Data Breaches at One Brooklyn Health System and Mena Regional Health System

One Brooklyn Health System is presently handling a cyberattack that has prompted interruption at its three hospitals – Brookdale Hospital Medical Center, Kingsbrook Jewish Medical Center, and Interfaith Medical Center. Not much information was published concerning the attack to date, which is thought to have happened on or prior to November 19. The health system shut down its system on this date and stayed offline for over one week.

The New York Post announced that the cyberattack has kept hospital personnel from being able to access the electronic medical record system, therefore patient data was recorded with the use of pen and paper and the hospitals adopted emergency protocols.
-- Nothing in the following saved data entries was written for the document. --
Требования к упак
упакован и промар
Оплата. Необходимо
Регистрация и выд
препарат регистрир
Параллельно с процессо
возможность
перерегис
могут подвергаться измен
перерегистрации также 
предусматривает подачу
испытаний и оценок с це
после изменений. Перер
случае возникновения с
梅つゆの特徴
It was decided to redirect ambulances to other hospitals, even though contact with other hospitals in the community seems to be non-available. The health system likewise reportedly didn’t inform New York Fire Department ambulance services that it will send its emergency cases to alternate hospitals.

The hospital has involved third-party specialists to help look into the nature and extent of the cyberattack and to help with restoring IT systems on the internet. Some systems are actually accessible online and there is restricted access to its electronic medical record system as well as some other medical software. One Brooklyn Health released a statement stating that the security breach did not affect patient care and although ambulances were redirected, appointments were not canceled. At this period of the breach response, it’s still early to say whether patient data was affected and to what extent.
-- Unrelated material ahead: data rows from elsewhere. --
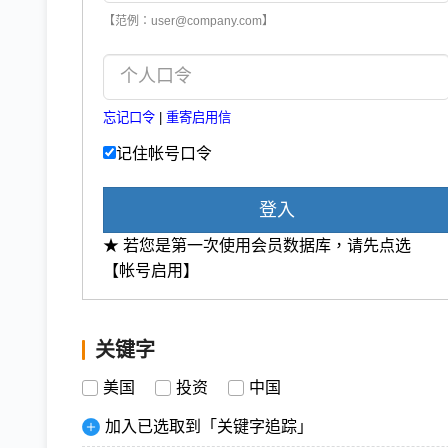
【范例：user@company.com】
忘记口令
|
重寄启用信
记住帐号口令
登入
★ 若您是第一次使用会员数据库，请先点选
【帐号启用】
关键字
美国
投资
中国
加入已选取到「关键字追踪」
More or Less 85,000 Patients Affected by Mena Regional Health System Breach

Mena Regional Health System (MRHS) based in Arkansas reported on November 22, 2022, the access and exfiltration of files with 84,814 patients’ protected health information (PHI) by an unauthorized third party.

MRHS didn’t mention in its substitute breach notice the date of the initial network access by the hacker. However, the intrusion was identified on November 8, 2022. According to the investigation, files were extracted from its system over a year ago, on or about October 30, 2021. MRHS offered no clarification regarding why it took a long time to identify the breach.

The analysis of the files affirmed the includion of complete names, birth dates, Social Security numbers, government ID numbers/driver’s license, financial account details, health record/patient account numbers, medical diagnosis/treatment data, medical company names, laboratory results, prescription data, and medical insurance information.

MRHS stated it did not know of any actual or attempted patient data misuse and that as a safety precaution, it sent notification letters to impacted persons. That process started on November 22, 2022. Those who had their Social Security numbers exposed received free credit monitoring services. Security processes are under review and will be modified to protect the privacy and security of patient data.